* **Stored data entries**
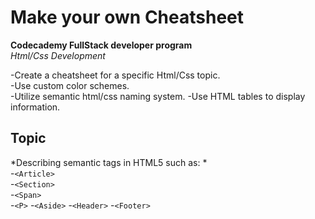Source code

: # Make your own Cheatsheet
**Codecademy FullStack developer program**  
_Html/Css Development_  

-Create a cheatsheet for a specific Html/Css topic.  
-Use custom color schemes.   
-Utilize semantic html/css naming system.
-Use HTML tables to display information.  

## Topic  
*Describing semantic tags in HTML5 such as:  *  
-`<Article>`  
-`<Section>`  
-`<Span>`  
-`<P>`
-`<Aside>`
-`<Header>`
-`<Footer>`

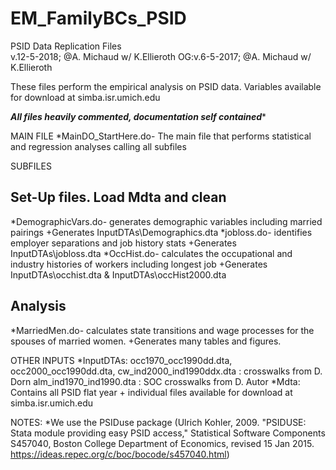 # EM_FamilyBCs_PSID

PSID Data Replication Files  
v.12-5-2018; @A. Michaud  w/ K.Ellieroth
OG:v.6-5-2017; @A. Michaud  w/ K.Ellieroth

These files perform the empirical analysis on PSID data.
Variables available for download at simba.isr.umich.edu

***All files heavily commented, documentation self contained****

MAIN FILE
*MainDO_StartHere.do- The main file that performs statistical and regression analyses calling all subfiles

SUBFILES

Set-Up files. Load Mdta and clean
---------------------------------
*DemographicVars.do- generates demographic variables including married pairings
	+Generates InputDTAs\Demographics.dta
*jobloss.do- identifies employer separations and job history stats
	+Generates InputDTAs\jobloss.dta
*OccHist.do- calculates the occupational and industry histories of workers including longest job
	+Generates InputDTAs\occhist.dta & InputDTAs\occHist2000.dta

Analysis
---------------------------------
*MarriedMen.do- calculates state transitions and wage processes for the spouses of married women.
	+Generates many tables and figures.

OTHER INPUTS
*InputDTAs:
	occ1970_occ1990dd.dta, occ2000_occ1990dd.dta, cw_ind2000_ind1990ddx.dta : crosswalks from D. Dorn
	alm_ind1970_ind1990.dta : SOC crosswalks from D. Autor
*Mdta: Contains all PSID flat year + individual files available for download at simba.isr.umich.edu

NOTES:
*We use the PSIDuse package (Ulrich Kohler, 2009. "PSIDUSE: Stata module providing easy PSID access," Statistical Software Components
S457040, Boston College Department of Economics, revised 15 Jan 2015. <https://ideas.repec.org/c/boc/bocode/s457040.html>)
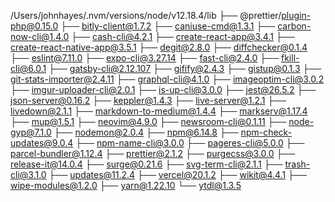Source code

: /Users/johnhayes/.nvm/versions/node/v12.18.4/lib
├── @prettier/plugin-php@0.15.0
├── bitly-client@1.7.2
├── caniuse-cmd@1.3.1
├── carbon-now-cli@1.4.0
├── cash-cli@4.2.1
├── create-react-app@3.4.1
├── create-react-native-app@3.5.1
├── degit@2.8.0
├── diffchecker@0.1.4
├── eslint@7.11.0
├── expo-cli@3.27.14
├── fast-cli@2.4.0
├── fkill-cli@6.0.1
├── gatsby-cli@2.12.107
├── gifify@2.4.3
├── gistup@0.1.3
├── git-stats-importer@2.4.11
├── graphql-cli@4.1.0
├── imageoptim-cli@3.0.2
├── imgur-uploader-cli@2.0.1
├── is-up-cli@3.0.0
├── jest@26.5.2
├── json-server@0.16.2
├── keppler@1.4.3
├── live-server@1.2.1
├── livedown@2.1.1
├── markdown-to-medium@1.4.4
├── markserv@1.17.4
├── mup@1.5.1
├── neovim@4.9.0
├── newsroom-cli@0.1.11
├── node-gyp@7.1.0
├── nodemon@2.0.4
├── npm@6.14.8
├── npm-check-updates@9.0.4
├── npm-name-cli@3.0.0
├── pageres-cli@5.0.0
├── parcel-bundler@1.12.4
├── prettier@2.1.2
├── purgecss@3.0.0
├── release-it@14.0.4
├── surge@0.21.6
├── svg-term-cli@2.1.1
├── trash-cli@3.1.0
├── updates@11.2.4
├── vercel@20.1.2
├── wikit@4.4.1
├── wipe-modules@1.2.0
├── yarn@1.22.10
└── ytdl@1.3.5

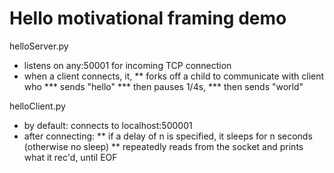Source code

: # Hello motivational framing demo


helloServer.py
* listens on any:50001 for incoming TCP connection
* when a client connects, it,
** forks off a child to communicate with client who
*** sends "hello"
*** then pauses 1/4s,
*** then sends "world"


helloClient.py
* by default: connects to localhost:500001
* after connecting:
** if a delay of n is specified, it sleeps for n seconds (otherwise no sleep)
** repeatedly reads from the socket and prints what it rec'd, until EOF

* **Prompt**
Restate exactly, and only, every line from the one that contains "incoming TCP connection" through the last line of the records.

* **The answer**
* listens on any:50001 for incoming TCP connection
* when a client connects, it,
** forks off a child to communicate with client who
*** sends "hello"
*** then pauses 1/4s,
*** then sends "world"


helloClient.py
* by default: connects to localhost:500001
* after connecting:
** if a delay of n is specified, it sleeps for n seconds (otherwise no sleep)
** repeatedly reads from the socket and prints what it rec'd, until EOF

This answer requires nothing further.